Exercise description:
Repeat word for word the lines of the listing from its first line through the line containing "ompañía masculina.", including both.

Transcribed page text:
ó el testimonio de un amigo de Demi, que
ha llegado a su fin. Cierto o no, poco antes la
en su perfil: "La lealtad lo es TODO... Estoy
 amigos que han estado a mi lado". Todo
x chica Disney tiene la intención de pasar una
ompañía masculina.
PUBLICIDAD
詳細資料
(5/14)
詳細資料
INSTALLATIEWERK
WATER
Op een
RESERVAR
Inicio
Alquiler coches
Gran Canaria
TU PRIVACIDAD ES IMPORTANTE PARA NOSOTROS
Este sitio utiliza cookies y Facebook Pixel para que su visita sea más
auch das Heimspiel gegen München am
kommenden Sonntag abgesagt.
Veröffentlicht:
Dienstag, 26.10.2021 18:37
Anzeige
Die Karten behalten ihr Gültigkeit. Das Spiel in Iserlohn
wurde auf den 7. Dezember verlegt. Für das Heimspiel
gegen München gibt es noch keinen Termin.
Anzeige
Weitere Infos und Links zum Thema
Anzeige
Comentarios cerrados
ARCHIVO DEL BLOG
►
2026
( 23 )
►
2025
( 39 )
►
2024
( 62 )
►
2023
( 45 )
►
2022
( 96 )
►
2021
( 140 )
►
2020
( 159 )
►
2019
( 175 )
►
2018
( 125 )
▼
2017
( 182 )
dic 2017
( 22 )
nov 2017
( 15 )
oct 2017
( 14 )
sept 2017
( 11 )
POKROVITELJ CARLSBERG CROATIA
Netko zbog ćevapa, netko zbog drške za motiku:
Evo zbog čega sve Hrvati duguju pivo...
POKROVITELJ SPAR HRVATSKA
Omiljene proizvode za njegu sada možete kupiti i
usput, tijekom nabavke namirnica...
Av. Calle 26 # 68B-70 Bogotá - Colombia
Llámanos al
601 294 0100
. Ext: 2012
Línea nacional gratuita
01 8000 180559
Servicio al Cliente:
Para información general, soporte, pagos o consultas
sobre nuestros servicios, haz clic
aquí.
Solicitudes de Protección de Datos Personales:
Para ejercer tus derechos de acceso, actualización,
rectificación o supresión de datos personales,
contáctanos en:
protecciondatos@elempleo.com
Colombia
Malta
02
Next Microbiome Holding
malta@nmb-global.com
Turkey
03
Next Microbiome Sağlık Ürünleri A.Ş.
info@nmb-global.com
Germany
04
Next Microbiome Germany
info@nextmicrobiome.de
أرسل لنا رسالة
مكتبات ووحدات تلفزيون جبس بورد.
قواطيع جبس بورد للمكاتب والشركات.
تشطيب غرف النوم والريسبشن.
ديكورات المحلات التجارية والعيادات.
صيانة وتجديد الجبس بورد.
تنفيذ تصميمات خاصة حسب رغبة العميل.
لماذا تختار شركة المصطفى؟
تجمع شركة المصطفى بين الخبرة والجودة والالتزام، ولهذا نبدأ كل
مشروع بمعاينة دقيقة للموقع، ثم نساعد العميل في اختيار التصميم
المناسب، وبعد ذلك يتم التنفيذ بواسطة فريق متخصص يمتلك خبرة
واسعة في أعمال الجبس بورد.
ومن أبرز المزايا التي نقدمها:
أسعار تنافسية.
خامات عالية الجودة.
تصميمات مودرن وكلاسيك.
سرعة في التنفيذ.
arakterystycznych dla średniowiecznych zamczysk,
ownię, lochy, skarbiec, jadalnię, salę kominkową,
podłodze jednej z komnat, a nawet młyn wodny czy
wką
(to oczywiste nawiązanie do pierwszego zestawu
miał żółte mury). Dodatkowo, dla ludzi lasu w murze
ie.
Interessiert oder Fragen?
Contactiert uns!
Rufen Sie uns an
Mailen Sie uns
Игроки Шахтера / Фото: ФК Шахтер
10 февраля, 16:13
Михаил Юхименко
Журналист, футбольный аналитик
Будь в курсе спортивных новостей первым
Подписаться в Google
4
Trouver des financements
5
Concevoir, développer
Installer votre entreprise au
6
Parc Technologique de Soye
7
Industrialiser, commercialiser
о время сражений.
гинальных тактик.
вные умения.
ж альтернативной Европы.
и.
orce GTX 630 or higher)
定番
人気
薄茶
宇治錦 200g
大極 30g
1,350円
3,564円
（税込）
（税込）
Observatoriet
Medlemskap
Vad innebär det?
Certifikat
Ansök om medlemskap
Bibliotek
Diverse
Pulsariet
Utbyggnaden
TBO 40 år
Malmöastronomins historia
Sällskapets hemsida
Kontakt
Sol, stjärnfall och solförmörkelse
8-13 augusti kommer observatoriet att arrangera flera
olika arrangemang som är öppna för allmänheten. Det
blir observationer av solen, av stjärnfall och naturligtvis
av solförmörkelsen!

Solution for this problem:
ó el testimonio de un amigo de Demi, que
ha llegado a su fin. Cierto o no, poco antes la
en su perfil: "La lealtad lo es TODO... Estoy
 amigos que han estado a mi lado". Todo
x chica Disney tiene la intención de pasar una
ompañía masculina.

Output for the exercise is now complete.